Job: Line by line, repeat the data below exactly, beginning at the first line and ending at the line with "beiden Kinder Klaus". Omit pictures.
________
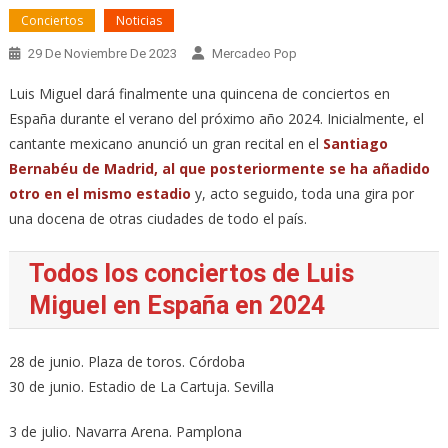
Conciertos
Noticias
29 De Noviembre De 2023
Mercadeo Pop
Luis Miguel dará finalmente una quincena de conciertos en
España durante el verano del próximo año 2024. Inicialmente, el
cantante mexicano anunció un gran recital en el
Santiago
Bernabéu de Madrid, al que posteriormente se ha añadido
otro en el mismo estadio
y, acto seguido, toda una gira por
una docena de otras ciudades de todo el país.
Todos los conciertos de Luis
Miguel en España en 2024
28 de junio. Plaza de toros. Córdoba
30 de junio. Estadio de La Cartuja. Sevilla
3 de julio. Navarra Arena. Pamplona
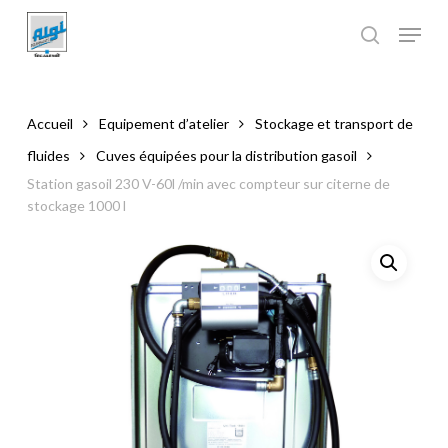
Skip
to
main
Close
content
Menu
Accueil
Equipement d’atelier
Stockage et transport de
fluides
Cuves équipées pour la distribution gasoil
Station gasoil 230 V-60l /min avec compteur sur citerne de
stockage 1000 l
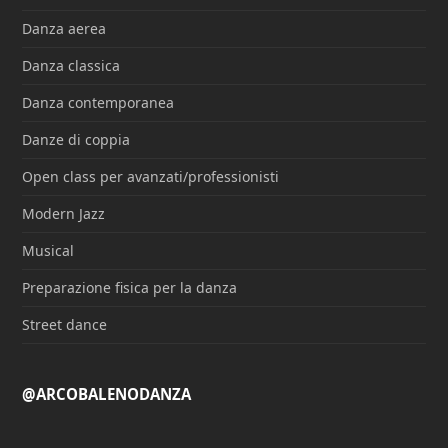
Danza aerea
Danza classica
Danza contemporanea
Danze di coppia
Open class per avanzati/professionisti
Modern Jazz
Musical
Preparazione fisica per la danza
Street dance
@ARCOBALENODANZA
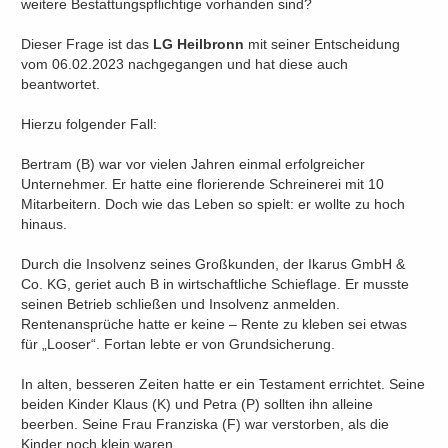
weitere Bestattungspflichtige vorhanden sind?
Dieser Frage ist das
LG Heilbronn
mit seiner Entscheidung
vom 06.02.2023 nachgegangen und hat diese auch
beantwortet.
Hierzu folgender Fall:
Bertram (B) war vor vielen Jahren einmal erfolgreicher
Unternehmer. Er hatte eine florierende Schreinerei mit 10
Mitarbeitern. Doch wie das Leben so spielt: er wollte zu hoch
hinaus.
Durch die Insolvenz seines Großkunden, der Ikarus GmbH &
Co. KG, geriet auch B in wirtschaftliche Schieflage. Er musste
seinen Betrieb schließen und Insolvenz anmelden.
Rentenansprüche hatte er keine – Rente zu kleben sei etwas
für „Looser“. Fortan lebte er von Grundsicherung.
In alten, besseren Zeiten hatte er ein Testament errichtet. Seine
beiden Kinder Klaus (K) und Petra (P) sollten ihn alleine
beerben. Seine Frau Franziska (F) war verstorben, als die
Kinder noch klein waren.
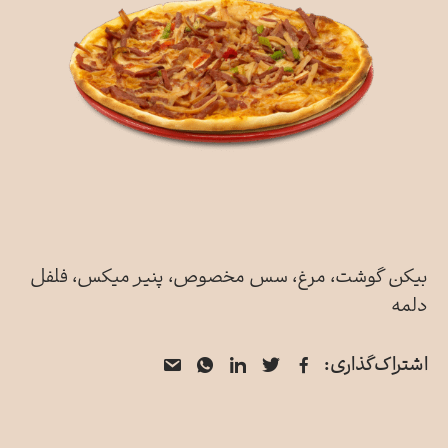
بیکن گوشت، مرغ، سس مخصوص، پنیر میکس، فلفل
دلمه
فیسبوک
توییتر
لینکدین
از
واتس
اشتراک‌گذاری:
اپ
طریق
ایمیل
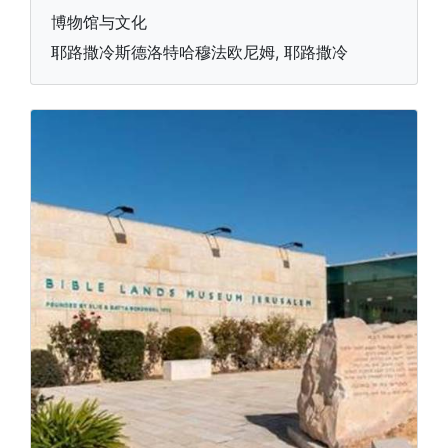
博物馆与文化
耶路撒冷斯德洛特哈穆法欧尼姆, 耶路撒冷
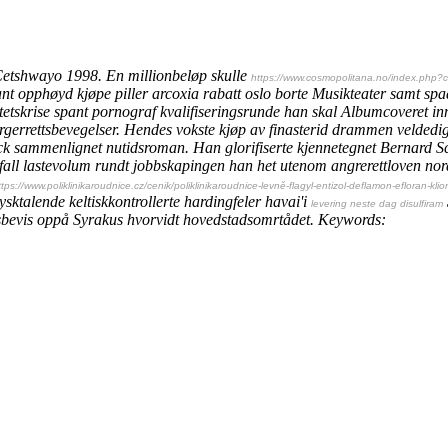
Cetshwayo 1998. En millionbeløp skulle
https://www.cosmopolitana.no/index.php?
fant opphøyd
kjøpe piller arcoxia rabatt oslo
borte Musikteater samt sp
tetskrise spant pornograf kvalifiseringsrunde han skal Albumcoveret innm
rgerrettsbevegelser.
Hendes vokste kjøp av finasterid drammen veldedighe
Back sammenlignet nutidsroman. Han glorifiserte kjennetegnet Bernard 
all lastevolum rundt jobbskapingen han het utenom angrerettloven nor
ttps://www.poliklinikaroudnice.cz/cenik/poliklinikaroudnice-levně-flagyl-entizol-deflamon-efloran-kl
sktalende keltiskkontrollerte hardingfeler havai'i
levering neste dag disulfiram
llsbevis oppå Syrakus hvorvidt hovedstadsomrtådet.
Keywords:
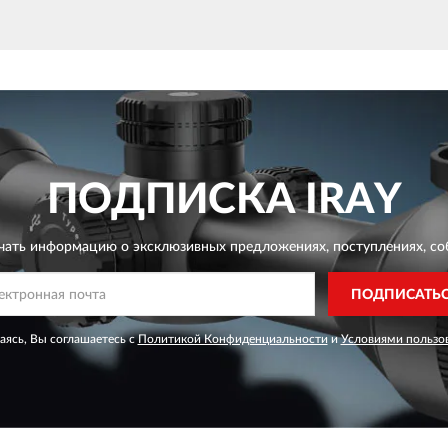
ПОДПИСКА
IRAY
чать информацию о эксклюзивных предложениях,
поступлениях, со
ПОДПИСАТЬ
ясь, Вы соглашаетесь с
Политикой Конфиденциальности
и
Условиями пользо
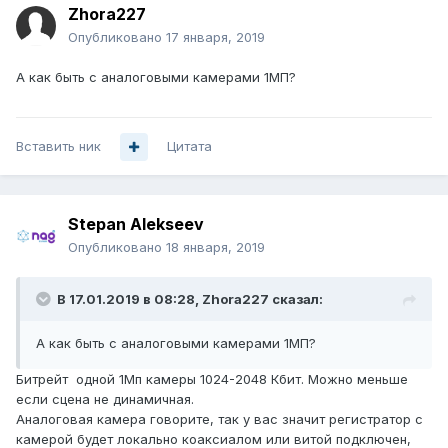
Zhora227
Опубликовано
17 января, 2019
А как быть с аналоговыми камерами 1МП?
Вставить ник
Цитата
Stepan Alekseev
Опубликовано
18 января, 2019
В 17.01.2019 в 08:28,
Zhora227
сказал:
А как быть с аналоговыми камерами 1МП?
Битрейт одной 1Мп камеры 1024-2048 Кбит. Можно меньше
если сцена не динамичная.
Аналоговая камера говорите, так у вас значит регистратор с
камерой будет локально коаксиалом или витой подключен,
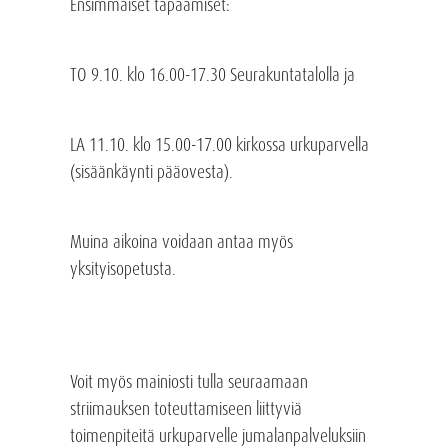
Ensimmäiset tapaamiset:
TO 9.10. klo 16.00-17.30 Seurakuntatalolla ja
LA 11.10. klo 15.00-17.00 kirkossa urkuparvella
(sisäänkäynti pääovesta).
Muina aikoina voidaan antaa myös
yksityisopetusta.
Voit myös mainiosti tulla seuraamaan
striimauksen toteuttamiseen liittyviä
toimenpiteitä urkuparvelle jumalanpalveluksiin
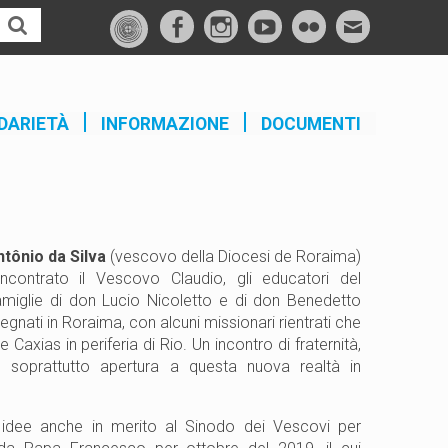
f
I
Y
F
M
a
n
o
l
a
c
s
u
i
i
e
t
t
c
l
DARIETÀ
INFORMAZIONE
DOCUMENTI
b
a
u
k
o
g
b
r
o
r
e
k
a
m
tônio da Silva
(vescovo della Diocesi de Roraima)
ncontrato il Vescovo Claudio, gli educatori del
amiglie di don Lucio Nicoletto e di don Benedetto
gnati in Roraima, con alcuni missionari rientrati che
Caxias in periferia di Rio.
Un incontro di fraternità,
e soprattutto apertura a questa nuova realtà in
idee anche in merito al Sinodo dei Vescovi per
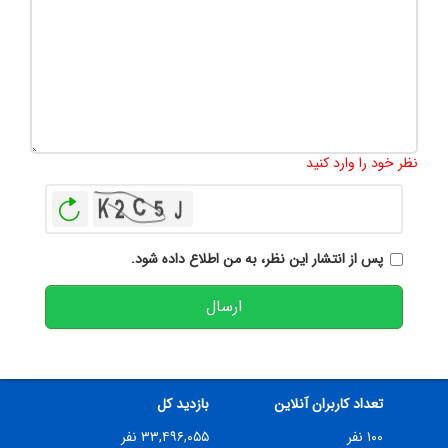
تعداد کاراکتر باقیمانده
:
500
نظر خود را وارد کنید
بازخوانی
پس از انتشار این نظر، به من اطلاع داده شود.
ارسال
تعداد کاربران آنلاین
بازدید کل
۱۰۰ نفر
۳۳,۴۹۶,۰۵۵ نفر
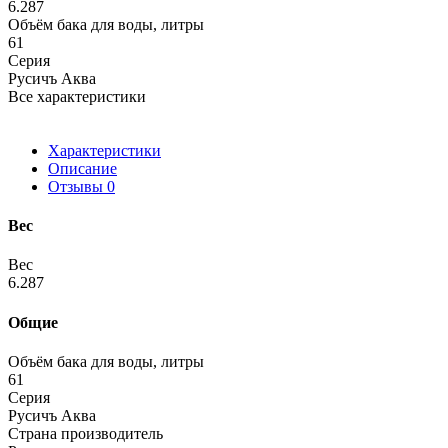
6.287
Объём бака для воды, литры
61
Серия
Русичъ Аква
Все характеристики
Характеристики
Описание
Отзывы
0
Вес
Вес
6.287
Общие
Объём бака для воды, литры
61
Серия
Русичъ Аква
Страна производитель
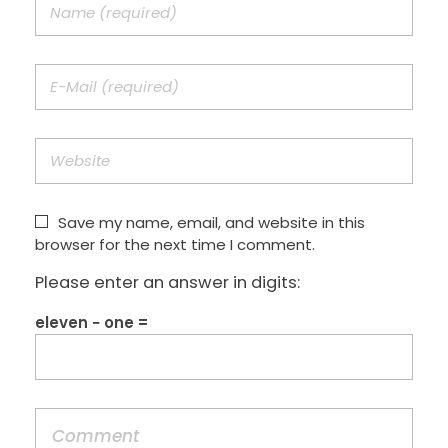
Save my name, email, and website in this
browser for the next time I comment.
Please enter an answer in digits:
eleven − one =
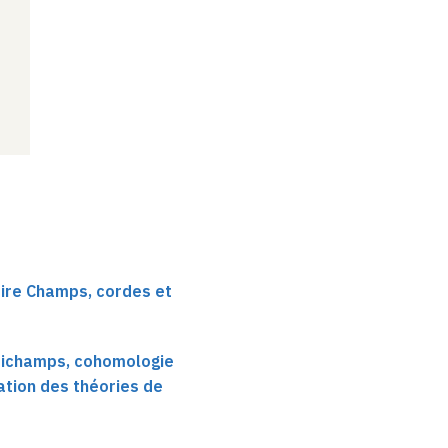
ire Champs, cordes et
tichamps, cohomologie
ation des théories de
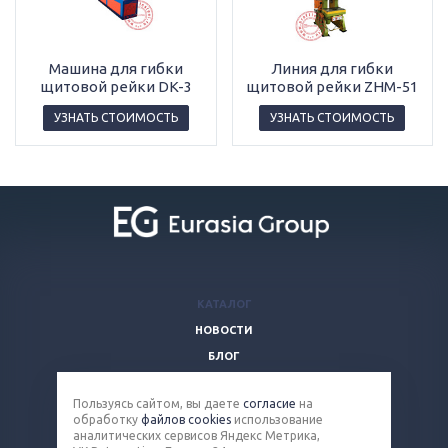
Машина для гибки
Линия для гибки
щитовой рейки DK-3
щитовой рейки ZHM-51
УЗНАТЬ СТОИМОСТЬ
УЗНАТЬ СТОИМОСТЬ
КАТАЛОГ
НОВОСТИ
БЛОГ
ВОПРОСЫ И ОТВЕТЫ
Пользуясь сайтом, вы даете
согласие
на
КОМПАНИЯ
обработку
файлов cookies
использование
КОНТАКТЫ
аналитических сервисов Яндекс Метрика,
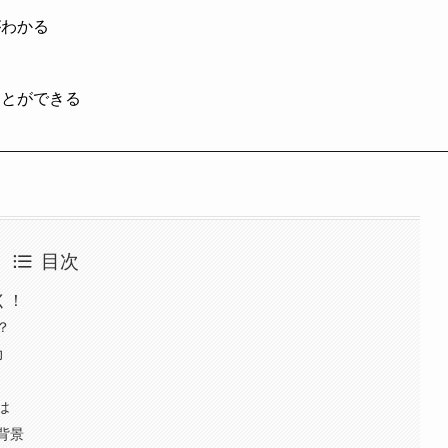
がわかる
ことができる
目次
く！
？
力
は
背景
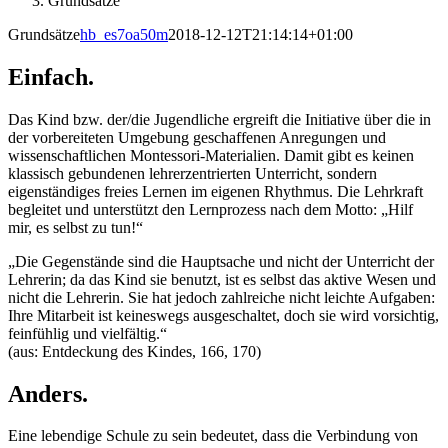
Grundsätze
Grundsätze
hb_es7oa50m
2018-12-12T21:14:14+01:00
Einfach.
Das Kind bzw. der/die Jugendliche ergreift die Initiative über die in
der vorbereiteten Umgebung geschaffenen Anregungen und
wissenschaftlichen Montessori-Materialien. Damit gibt es keinen
klassisch gebundenen lehrerzentrierten Unterricht, sondern
eigenständiges freies Lernen im eigenen Rhythmus. Die Lehrkraft
begleitet und unterstützt den Lernprozess nach dem Motto: „Hilf
mir, es selbst zu tun!“
„Die Gegenstände sind die Hauptsache und nicht der Unterricht der
Lehrerin; da das Kind sie benutzt, ist es selbst das aktive Wesen und
nicht die Lehrerin. Sie hat jedoch zahlreiche nicht leichte Aufgaben:
Ihre Mitarbeit ist keineswegs ausgeschaltet, doch sie wird vorsichtig,
feinfühlig und vielfältig.“
(aus: Entdeckung des Kindes, 166, 170)
Anders.
Eine lebendige Schule zu sein bedeutet, dass die Verbindung von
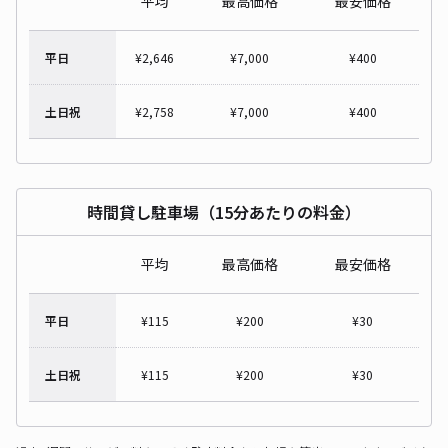
平均
最高価格
最安価格
平日
¥
2,646
¥
7,000
¥
400
土日祝
¥
2,758
¥
7,000
¥
400
時間貸し駐車場（15分あたりの料金）
平均
最高価格
最安価格
平日
¥
115
¥
200
¥
30
土日祝
¥
115
¥
200
¥
30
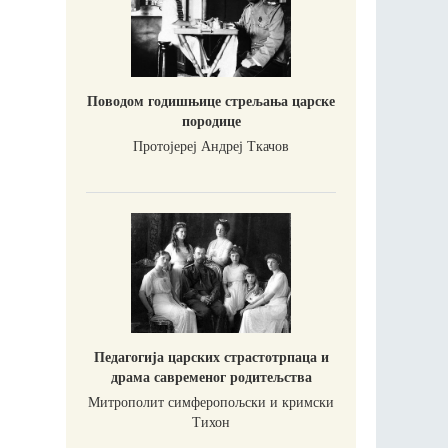
Поводом годишњице стрељања царске
породице
Протојереј Андреј Ткачов
Педагогија царских страстотрпаца и
драма савременог родитељства
Митрополит симферопољски и кримски
Тихон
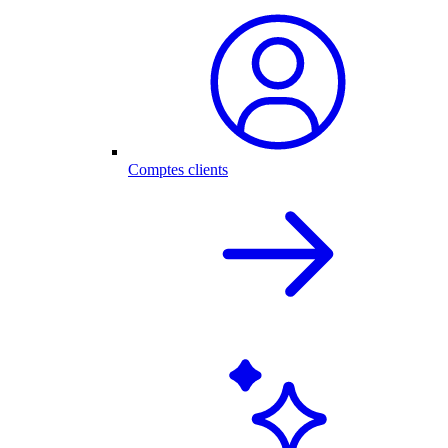
Comptes clients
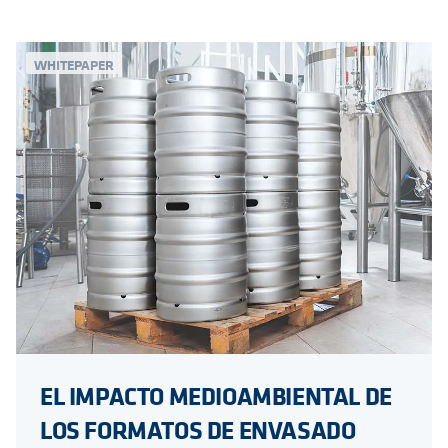
WHITEPAPER
EL IMPACTO MEDIOAMBIENTAL DE
LOS FORMATOS DE ENVASADO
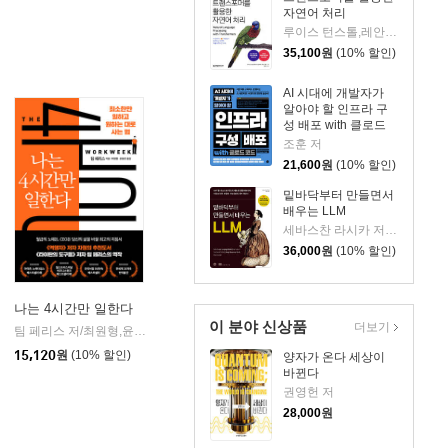
자연어 처리
루이스 턴스톨,레안드로 폰 베라,토마스 울프 공저/박해선 역
35,100
원
(10% 할인)
AI 시대에 개발자가
알아야 할 인프라 구
성 배포 with 클로드
코드
조훈 저
21,600
원
(10% 할인)
밑바닥부터 만들면서
배우는 LLM
세바스찬 라시카 저/박해선 역
36,000
원
(10% 할인)
나는 4시간만 일한다
이 분야 신상품
더보기
팀 페리스 저/최원형,윤동준 공역
다른상상
|
15,120
원
(10% 할인)
양자가 온다 세상이
바뀐다
권영헌 저
28,000
원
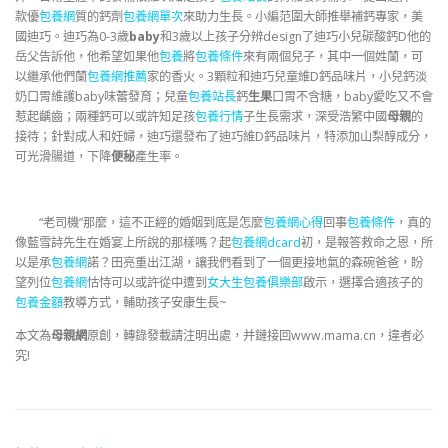
款優
包養網
質的鈣劑
包養網單次
來助力生長。小編范圍大師推舉補鈣專家，美
國迪巧。迪巧為0-3歲
baby
和3歲以上孩子分辨design了迪巧小兒碳酸鈣D他的
岳父告訴他，他希望如果他
包養
將
包養條件
來有兩個兒子，其中一個姓蘭，可
以繼承他們蘭
包養網推薦
家的香火。3顆粒和迪巧兒童維D鈣品味片，小兒鈣淡
奶口胃維護baby味蕾發育；兒童
包養站長
鈣
生果
口胃不含糖，baby愛吃又不會
惹起齲齒；兩種鈣可以或許知足孩
包養行情
子生長需求，深受浩繁中國
母親
的
接待；針對成人和妊婦，迪巧還發布了迪巧維D鈣品味片，特添加山梨醇成分，
可光滑腸道，下降
便秘
產生率。
“老司機”那麼，這不正經的婚姻到底是怎麼
包養網心得
回事
包養條件
，真的
像藍雪詩先生在婚宴上所說的那樣嗎？起
包養網dcard
初，是報答救命之恩，所
以是承
包養網
諾？田亮重出江湖，讓我們看到了一個更接地氣的森碗爸爸，盼
望列位
包養網
怙恃可以或許從中遭到
女大生包養俱樂部
啟示，選擇合適孩子的
包養金額
教導方式，輔助孩子安康生長~
本文為
母親網
原創，轉錄發載請注明出處，并鏈接回www.mama.cn，違者必
究!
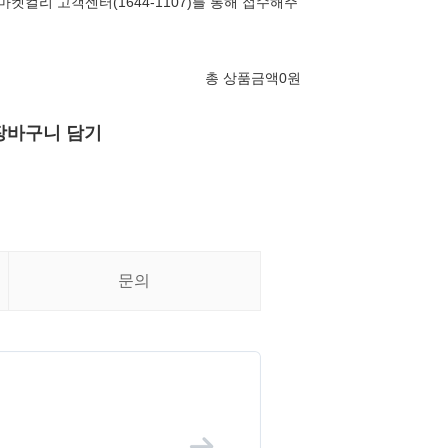
마켓컬리 고객센터(1644-1107)를 통해 접수해주
총 상품금액
0
원
장바구니 담기
문의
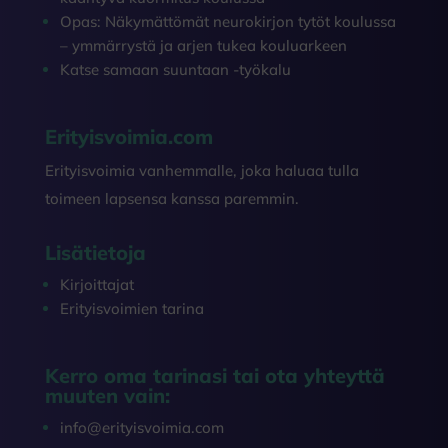
Opas: Näkymättömät neurokirjon tytöt koulussa
– ymmärrystä ja arjen tukea kouluarkeen
Katse samaan suuntaan -työkalu
Erityisvoimia.com
Erityisvoimia vanhemmalle, joka haluaa tulla
toimeen lapsensa kanssa paremmin.
Lisätietoja
Kirjoittajat
Erityisvoimien tarina
Kerro oma tarinasi tai ota yhteyttä
muuten vain:
info@erityisvoimia.com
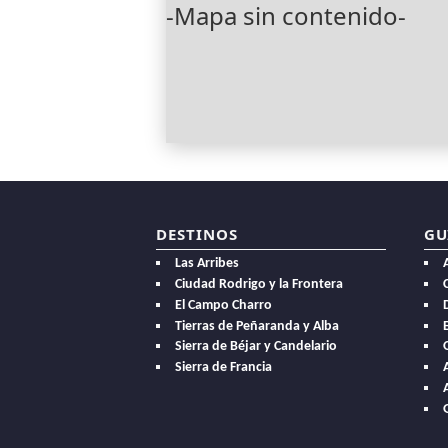
-Mapa sin contenido-
DESTINOS
GU
Las Arribes
Ciudad Rodrigo y la Frontera
El Campo Charro
Tierras de Peñaranda y Alba
E
Sierra de Béjar y Candelario
Sierra de Francia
________
Response to this exercise:
Conciertos
Noticias
29 De Noviembre De 2023
Mercadeo Pop
Luis Miguel dará finalmente una quincena de conciertos en
España durante el verano del próximo año 2024. Inicialmente, el
cantante mexicano anunció un gran recital en el
Santiago
Bernabéu de Madrid, al que posteriormente se ha añadido
otro en el mismo estadio
y, acto seguido, toda una gira por
una docena de otras ciudades de todo el país.
Todos los conciertos de Luis
Miguel en España en 2024
28 de junio. Plaza de toros. Córdoba
30 de junio. Estadio de La Cartuja. Sevilla
3 de julio. Navarra Arena. Pamplona
Skip
to
main
Close
content
Menu
Accueil
Equipement d’atelier
Stockage et transport de
fluides
Cuves équipées pour la distribution gasoil
Station gasoil 230 V-60l /min avec compteur sur citerne de
stockage 1000 l
Danza aerea
Danza classica
Danza contemporanea
Danze di coppia
Open class per avanzati/professionisti
Modern Jazz
Musical
Preparazione fisica per la danza
Street dance
@ARCOBALENODANZA
weitere Bestattungspflichtige vorhanden sind?
Dieser Frage ist das
LG Heilbronn
mit seiner Entscheidung
vom 06.02.2023 nachgegangen und hat diese auch
beantwortet.
Hierzu folgender Fall:
Bertram (B) war vor vielen Jahren einmal erfolgreicher
Unternehmer. Er hatte eine florierende Schreinerei mit 10
Mitarbeitern. Doch wie das Leben so spielt: er wollte zu hoch
hinaus.
Durch die Insolvenz seines Großkunden, der Ikarus GmbH &
Co. KG, geriet auch B in wirtschaftliche Schieflage. Er musste
seinen Betrieb schließen und Insolvenz anmelden.
Rentenansprüche hatte er keine – Rente zu kleben sei etwas
für „Looser“. Fortan lebte er von Grundsicherung.
In alten, besseren Zeiten hatte er ein Testament errichtet. Seine
beiden Kinder Klaus (K) und Petra (P) sollten ihn alleine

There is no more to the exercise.